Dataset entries
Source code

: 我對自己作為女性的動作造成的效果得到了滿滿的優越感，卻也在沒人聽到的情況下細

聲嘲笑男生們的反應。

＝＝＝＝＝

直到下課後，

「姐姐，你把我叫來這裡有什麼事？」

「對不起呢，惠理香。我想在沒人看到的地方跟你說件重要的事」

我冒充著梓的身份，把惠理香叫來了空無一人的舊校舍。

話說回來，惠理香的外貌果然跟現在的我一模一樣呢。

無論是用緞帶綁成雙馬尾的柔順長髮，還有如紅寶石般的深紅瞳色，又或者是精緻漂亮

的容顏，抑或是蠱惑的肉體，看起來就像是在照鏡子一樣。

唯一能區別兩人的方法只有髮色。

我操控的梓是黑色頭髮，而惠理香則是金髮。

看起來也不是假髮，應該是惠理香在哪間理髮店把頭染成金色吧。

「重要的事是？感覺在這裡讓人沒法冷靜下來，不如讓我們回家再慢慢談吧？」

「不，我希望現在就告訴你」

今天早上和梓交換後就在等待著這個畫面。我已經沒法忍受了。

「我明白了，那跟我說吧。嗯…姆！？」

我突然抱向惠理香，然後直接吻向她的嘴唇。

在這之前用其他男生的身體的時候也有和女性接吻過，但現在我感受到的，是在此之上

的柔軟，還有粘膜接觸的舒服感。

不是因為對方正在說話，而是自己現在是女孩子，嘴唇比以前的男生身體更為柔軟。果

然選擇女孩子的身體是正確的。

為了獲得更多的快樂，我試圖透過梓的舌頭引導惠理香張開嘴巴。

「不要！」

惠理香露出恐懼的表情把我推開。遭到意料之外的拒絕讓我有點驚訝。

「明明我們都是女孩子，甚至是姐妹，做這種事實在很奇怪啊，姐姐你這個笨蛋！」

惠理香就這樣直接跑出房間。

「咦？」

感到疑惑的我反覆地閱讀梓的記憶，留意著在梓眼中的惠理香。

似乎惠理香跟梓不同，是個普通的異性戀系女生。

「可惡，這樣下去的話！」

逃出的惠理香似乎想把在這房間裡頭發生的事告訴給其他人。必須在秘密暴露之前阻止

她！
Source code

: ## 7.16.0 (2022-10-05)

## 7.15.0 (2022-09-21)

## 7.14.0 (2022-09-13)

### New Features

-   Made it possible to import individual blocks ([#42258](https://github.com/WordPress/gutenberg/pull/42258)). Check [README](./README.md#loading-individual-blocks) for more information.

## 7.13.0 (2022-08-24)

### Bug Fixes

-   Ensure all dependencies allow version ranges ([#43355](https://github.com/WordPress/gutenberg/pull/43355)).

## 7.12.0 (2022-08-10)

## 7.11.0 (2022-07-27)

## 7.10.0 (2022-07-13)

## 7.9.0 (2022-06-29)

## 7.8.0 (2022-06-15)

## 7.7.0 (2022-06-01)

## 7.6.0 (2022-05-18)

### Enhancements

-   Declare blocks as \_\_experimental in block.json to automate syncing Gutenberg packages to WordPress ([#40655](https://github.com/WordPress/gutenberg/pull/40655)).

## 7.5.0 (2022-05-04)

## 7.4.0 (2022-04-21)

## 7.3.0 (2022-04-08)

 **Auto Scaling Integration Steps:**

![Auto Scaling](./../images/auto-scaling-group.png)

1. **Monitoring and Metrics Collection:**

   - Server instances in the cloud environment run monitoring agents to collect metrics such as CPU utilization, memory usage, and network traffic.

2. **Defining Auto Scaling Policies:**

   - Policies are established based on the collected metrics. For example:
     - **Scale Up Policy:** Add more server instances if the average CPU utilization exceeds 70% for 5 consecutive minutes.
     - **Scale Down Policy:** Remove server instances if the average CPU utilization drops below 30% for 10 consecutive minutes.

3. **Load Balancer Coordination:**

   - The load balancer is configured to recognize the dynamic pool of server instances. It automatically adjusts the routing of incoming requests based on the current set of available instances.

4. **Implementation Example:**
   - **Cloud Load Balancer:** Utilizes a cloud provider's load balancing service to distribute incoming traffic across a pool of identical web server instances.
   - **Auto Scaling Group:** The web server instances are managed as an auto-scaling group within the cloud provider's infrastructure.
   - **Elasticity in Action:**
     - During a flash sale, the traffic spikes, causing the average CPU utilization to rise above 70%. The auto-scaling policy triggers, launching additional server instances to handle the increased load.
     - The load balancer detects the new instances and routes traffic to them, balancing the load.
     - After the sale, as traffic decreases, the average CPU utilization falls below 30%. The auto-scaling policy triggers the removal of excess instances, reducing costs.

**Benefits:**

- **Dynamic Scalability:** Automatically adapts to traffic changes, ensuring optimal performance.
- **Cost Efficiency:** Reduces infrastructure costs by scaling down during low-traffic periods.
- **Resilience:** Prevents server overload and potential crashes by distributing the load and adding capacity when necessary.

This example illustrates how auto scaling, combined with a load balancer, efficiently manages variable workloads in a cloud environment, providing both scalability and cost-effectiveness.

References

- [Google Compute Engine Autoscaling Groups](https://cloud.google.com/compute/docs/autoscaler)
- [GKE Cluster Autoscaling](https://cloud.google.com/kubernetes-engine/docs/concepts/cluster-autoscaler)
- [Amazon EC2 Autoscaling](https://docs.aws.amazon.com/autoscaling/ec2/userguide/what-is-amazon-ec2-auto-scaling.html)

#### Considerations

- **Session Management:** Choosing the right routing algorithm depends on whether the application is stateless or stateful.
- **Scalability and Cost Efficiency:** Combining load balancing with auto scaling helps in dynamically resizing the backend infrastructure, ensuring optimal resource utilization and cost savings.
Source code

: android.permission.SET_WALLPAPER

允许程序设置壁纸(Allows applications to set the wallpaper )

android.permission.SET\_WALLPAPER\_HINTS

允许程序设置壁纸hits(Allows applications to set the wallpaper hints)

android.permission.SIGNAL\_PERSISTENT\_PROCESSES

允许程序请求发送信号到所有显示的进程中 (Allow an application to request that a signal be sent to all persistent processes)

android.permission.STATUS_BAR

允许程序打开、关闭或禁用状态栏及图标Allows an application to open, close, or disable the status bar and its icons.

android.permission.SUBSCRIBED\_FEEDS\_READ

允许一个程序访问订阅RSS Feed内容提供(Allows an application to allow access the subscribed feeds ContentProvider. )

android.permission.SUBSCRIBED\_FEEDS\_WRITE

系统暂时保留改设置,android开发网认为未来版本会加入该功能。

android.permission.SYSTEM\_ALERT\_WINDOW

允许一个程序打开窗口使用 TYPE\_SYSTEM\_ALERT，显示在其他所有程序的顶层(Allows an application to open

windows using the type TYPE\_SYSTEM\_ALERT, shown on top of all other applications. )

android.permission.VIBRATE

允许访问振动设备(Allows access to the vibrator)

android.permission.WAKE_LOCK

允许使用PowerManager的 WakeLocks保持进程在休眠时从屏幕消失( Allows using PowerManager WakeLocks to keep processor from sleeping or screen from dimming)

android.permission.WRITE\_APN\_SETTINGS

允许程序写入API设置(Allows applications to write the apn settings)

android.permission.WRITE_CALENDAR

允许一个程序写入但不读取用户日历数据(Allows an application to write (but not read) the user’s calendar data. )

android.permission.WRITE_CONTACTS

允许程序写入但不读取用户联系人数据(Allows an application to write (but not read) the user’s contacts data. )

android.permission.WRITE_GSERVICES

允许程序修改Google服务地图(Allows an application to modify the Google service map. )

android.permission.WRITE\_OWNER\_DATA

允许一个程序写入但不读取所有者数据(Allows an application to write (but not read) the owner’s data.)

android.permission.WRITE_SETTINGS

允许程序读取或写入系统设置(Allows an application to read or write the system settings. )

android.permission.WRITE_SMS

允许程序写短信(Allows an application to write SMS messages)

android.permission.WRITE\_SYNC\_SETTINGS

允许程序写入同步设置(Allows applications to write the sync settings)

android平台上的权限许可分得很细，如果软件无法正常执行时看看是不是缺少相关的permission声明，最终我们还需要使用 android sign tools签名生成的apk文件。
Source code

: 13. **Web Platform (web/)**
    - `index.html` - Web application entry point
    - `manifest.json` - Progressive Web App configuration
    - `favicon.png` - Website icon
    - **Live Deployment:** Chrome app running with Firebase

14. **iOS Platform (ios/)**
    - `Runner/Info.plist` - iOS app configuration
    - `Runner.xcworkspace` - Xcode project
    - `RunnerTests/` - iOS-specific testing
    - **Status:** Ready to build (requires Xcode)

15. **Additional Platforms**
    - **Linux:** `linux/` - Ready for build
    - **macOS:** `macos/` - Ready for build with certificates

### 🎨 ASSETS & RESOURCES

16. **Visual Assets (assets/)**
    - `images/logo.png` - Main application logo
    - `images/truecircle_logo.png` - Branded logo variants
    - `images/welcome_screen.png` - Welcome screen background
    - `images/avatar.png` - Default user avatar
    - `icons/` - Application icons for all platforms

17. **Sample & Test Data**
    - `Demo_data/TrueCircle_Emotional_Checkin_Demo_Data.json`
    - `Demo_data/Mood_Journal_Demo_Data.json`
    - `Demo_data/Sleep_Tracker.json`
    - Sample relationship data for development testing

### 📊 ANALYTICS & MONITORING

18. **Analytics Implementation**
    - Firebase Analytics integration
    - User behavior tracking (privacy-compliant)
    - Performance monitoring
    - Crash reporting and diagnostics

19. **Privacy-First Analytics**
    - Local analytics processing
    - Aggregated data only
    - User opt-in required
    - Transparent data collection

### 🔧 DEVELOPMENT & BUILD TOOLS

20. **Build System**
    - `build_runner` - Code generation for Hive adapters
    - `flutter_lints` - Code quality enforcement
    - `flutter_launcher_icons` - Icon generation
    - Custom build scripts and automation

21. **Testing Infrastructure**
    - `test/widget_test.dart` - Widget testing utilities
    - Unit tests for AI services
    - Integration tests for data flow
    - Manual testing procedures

Required action »
Echo the stretch of lines from the one containing "- Policies are" through the one containing "- The load balancer is", both included, reproducing them exactly.

Reply »
   - Policies are established based on the collected metrics. For example:
     - **Scale Up Policy:** Add more server instances if the average CPU utilization exceeds 70% for 5 consecutive minutes.
     - **Scale Down Policy:** Remove server instances if the average CPU utilization drops below 30% for 10 consecutive minutes.

3. **Load Balancer Coordination:**

   - The load balancer is configured to recognize the dynamic pool of server instances. It automatically adjusts the routing of incoming requests based on the current set of available instances.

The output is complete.